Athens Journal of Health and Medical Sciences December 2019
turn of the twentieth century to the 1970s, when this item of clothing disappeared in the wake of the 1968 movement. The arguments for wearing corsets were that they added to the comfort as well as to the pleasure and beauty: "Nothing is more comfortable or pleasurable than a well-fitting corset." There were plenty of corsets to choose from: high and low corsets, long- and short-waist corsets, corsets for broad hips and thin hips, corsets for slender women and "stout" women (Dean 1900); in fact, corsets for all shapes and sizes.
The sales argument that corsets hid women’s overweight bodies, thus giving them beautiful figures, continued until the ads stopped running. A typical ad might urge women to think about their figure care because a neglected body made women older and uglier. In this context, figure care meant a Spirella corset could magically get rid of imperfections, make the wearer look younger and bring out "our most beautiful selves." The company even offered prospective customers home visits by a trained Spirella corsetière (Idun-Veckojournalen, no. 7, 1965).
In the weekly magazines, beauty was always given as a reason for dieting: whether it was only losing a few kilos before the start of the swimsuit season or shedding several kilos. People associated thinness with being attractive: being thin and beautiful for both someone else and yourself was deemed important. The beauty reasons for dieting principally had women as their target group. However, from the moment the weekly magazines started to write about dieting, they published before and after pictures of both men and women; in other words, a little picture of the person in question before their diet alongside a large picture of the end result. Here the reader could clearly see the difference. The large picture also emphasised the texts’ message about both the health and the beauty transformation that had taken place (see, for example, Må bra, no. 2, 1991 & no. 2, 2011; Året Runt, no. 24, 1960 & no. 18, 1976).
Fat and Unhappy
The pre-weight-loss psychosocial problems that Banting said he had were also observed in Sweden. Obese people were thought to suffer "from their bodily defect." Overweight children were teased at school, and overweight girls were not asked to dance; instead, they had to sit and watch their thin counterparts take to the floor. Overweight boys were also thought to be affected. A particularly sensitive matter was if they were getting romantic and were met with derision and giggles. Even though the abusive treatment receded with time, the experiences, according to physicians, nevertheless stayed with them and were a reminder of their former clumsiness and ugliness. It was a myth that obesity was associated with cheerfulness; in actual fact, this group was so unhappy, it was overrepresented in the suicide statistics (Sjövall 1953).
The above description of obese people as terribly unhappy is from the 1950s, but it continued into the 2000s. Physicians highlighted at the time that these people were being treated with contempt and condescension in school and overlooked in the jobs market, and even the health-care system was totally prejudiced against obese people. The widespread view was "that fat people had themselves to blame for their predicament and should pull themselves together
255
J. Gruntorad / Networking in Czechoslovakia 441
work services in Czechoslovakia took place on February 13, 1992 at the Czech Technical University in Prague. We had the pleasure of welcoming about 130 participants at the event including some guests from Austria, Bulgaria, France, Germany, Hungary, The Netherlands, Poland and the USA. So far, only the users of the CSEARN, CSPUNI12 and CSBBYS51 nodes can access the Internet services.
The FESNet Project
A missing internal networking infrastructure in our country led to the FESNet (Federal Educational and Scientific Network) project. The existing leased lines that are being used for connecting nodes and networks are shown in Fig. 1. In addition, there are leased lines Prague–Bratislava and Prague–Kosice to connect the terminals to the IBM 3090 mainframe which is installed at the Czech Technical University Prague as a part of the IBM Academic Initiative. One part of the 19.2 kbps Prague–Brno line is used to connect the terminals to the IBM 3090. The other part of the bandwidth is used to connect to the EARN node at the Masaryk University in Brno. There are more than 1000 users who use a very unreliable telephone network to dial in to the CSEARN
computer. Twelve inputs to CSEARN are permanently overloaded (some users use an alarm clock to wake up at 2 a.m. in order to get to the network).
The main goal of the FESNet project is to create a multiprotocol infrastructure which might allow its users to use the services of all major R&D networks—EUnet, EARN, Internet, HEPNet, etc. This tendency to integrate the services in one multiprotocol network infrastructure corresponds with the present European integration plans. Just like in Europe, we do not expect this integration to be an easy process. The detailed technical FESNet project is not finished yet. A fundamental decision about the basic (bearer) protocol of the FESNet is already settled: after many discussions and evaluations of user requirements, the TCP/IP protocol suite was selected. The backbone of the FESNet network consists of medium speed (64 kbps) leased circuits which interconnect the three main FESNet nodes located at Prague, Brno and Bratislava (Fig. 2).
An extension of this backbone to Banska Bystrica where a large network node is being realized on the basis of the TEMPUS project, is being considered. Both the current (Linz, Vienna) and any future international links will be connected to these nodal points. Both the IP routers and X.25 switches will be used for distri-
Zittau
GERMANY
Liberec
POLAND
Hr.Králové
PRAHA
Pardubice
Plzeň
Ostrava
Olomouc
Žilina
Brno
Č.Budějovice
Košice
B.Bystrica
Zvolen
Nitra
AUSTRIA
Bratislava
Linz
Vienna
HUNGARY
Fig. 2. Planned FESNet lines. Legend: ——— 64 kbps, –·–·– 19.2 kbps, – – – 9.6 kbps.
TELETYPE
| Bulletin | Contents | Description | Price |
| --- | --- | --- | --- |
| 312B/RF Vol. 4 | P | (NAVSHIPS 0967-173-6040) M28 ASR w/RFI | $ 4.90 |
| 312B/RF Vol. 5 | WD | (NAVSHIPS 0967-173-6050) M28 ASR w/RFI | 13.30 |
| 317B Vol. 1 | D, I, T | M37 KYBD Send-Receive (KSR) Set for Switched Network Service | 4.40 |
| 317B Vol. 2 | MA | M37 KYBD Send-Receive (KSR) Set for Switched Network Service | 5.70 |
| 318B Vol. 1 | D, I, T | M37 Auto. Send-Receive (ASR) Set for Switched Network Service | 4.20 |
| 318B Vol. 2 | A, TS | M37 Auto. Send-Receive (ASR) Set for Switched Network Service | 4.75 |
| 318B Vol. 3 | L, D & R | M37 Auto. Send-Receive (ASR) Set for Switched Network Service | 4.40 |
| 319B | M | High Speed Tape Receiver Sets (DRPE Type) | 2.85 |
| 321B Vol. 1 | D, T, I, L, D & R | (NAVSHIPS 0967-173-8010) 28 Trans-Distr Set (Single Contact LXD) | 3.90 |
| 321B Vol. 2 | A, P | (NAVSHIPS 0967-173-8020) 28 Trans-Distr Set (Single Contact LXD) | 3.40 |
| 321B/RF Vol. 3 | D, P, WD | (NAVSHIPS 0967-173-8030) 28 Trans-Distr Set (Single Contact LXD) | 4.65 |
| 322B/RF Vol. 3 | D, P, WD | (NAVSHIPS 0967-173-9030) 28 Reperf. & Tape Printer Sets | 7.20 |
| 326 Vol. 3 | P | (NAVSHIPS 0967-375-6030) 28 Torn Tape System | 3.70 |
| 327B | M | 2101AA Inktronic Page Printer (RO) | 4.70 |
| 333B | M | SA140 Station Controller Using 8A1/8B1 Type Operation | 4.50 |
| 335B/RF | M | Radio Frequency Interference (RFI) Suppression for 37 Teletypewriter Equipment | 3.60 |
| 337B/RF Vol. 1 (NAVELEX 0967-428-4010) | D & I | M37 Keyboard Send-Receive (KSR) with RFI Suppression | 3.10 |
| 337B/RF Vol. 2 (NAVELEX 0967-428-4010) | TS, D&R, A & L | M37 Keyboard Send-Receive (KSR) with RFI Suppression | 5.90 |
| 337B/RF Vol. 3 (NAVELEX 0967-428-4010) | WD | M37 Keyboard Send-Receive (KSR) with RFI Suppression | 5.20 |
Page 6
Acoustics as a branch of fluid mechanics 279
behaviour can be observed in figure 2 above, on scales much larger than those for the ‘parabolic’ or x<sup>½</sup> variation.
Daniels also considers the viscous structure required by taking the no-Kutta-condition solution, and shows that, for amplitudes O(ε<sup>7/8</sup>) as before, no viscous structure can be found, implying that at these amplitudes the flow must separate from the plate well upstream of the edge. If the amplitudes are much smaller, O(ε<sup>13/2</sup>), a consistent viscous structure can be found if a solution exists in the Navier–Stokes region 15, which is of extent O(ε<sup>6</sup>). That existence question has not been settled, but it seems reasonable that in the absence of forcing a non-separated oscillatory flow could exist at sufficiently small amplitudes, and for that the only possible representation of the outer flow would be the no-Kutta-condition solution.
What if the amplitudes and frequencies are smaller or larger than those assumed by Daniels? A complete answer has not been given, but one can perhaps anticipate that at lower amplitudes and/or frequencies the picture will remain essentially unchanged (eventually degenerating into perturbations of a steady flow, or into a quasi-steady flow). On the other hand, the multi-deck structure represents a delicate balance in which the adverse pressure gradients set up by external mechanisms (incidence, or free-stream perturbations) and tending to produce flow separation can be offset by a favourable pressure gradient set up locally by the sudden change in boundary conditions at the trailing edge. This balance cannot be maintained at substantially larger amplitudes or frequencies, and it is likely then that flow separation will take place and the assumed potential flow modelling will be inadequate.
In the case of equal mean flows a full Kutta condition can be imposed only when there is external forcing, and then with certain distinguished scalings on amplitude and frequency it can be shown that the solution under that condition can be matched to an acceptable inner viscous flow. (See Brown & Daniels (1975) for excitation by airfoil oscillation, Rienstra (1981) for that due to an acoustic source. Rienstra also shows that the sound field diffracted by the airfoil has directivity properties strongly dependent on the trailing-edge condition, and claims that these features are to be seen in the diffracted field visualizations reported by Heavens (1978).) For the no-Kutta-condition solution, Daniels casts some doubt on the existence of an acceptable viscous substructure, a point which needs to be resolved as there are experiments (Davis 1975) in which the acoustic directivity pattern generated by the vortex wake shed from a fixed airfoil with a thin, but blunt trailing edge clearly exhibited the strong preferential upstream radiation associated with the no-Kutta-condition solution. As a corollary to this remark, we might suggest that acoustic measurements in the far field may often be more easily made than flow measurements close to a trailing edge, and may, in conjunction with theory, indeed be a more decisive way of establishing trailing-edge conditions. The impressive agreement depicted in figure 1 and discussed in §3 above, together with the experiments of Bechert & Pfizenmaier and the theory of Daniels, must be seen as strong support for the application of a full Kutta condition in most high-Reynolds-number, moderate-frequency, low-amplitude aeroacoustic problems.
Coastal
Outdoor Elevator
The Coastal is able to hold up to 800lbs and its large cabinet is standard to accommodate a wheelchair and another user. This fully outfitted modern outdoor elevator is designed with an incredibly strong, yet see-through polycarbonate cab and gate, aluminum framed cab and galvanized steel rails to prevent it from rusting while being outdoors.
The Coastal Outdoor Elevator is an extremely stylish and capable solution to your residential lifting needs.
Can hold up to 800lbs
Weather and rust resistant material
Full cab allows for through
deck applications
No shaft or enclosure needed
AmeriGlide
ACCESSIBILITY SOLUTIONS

══════════

▶ [Try it]: Output the lines above exactly, but only those between the line holding "LXD) | 3.90 |" and the line holding "behaviour can be", inclusive.

▶ [Problem solution]:
| 321B Vol. 1 | D, T, I, L, D & R | (NAVSHIPS 0967-173-8010) 28 Trans-Distr Set (Single Contact LXD) | 3.90 |
| 321B Vol. 2 | A, P | (NAVSHIPS 0967-173-8020) 28 Trans-Distr Set (Single Contact LXD) | 3.40 |
| 321B/RF Vol. 3 | D, P, WD | (NAVSHIPS 0967-173-8030) 28 Trans-Distr Set (Single Contact LXD) | 4.65 |
| 322B/RF Vol. 3 | D, P, WD | (NAVSHIPS 0967-173-9030) 28 Reperf. & Tape Printer Sets | 7.20 |
| 326 Vol. 3 | P | (NAVSHIPS 0967-375-6030) 28 Torn Tape System | 3.70 |
| 327B | M | 2101AA Inktronic Page Printer (RO) | 4.70 |
| 333B | M | SA140 Station Controller Using 8A1/8B1 Type Operation | 4.50 |
| 335B/RF | M | Radio Frequency Interference (RFI) Suppression for 37 Teletypewriter Equipment | 3.60 |
| 337B/RF Vol. 1 (NAVELEX 0967-428-4010) | D & I | M37 Keyboard Send-Receive (KSR) with RFI Suppression | 3.10 |
| 337B/RF Vol. 2 (NAVELEX 0967-428-4010) | TS, D&R, A & L | M37 Keyboard Send-Receive (KSR) with RFI Suppression | 5.90 |
| 337B/RF Vol. 3 (NAVELEX 0967-428-4010) | WD | M37 Keyboard Send-Receive (KSR) with RFI Suppression | 5.20 |
Page 6
Acoustics as a branch of fluid mechanics 279
behaviour can be observed in figure 2 above, on scales much larger than those for the ‘parabolic’ or x<sup>½</sup> variation.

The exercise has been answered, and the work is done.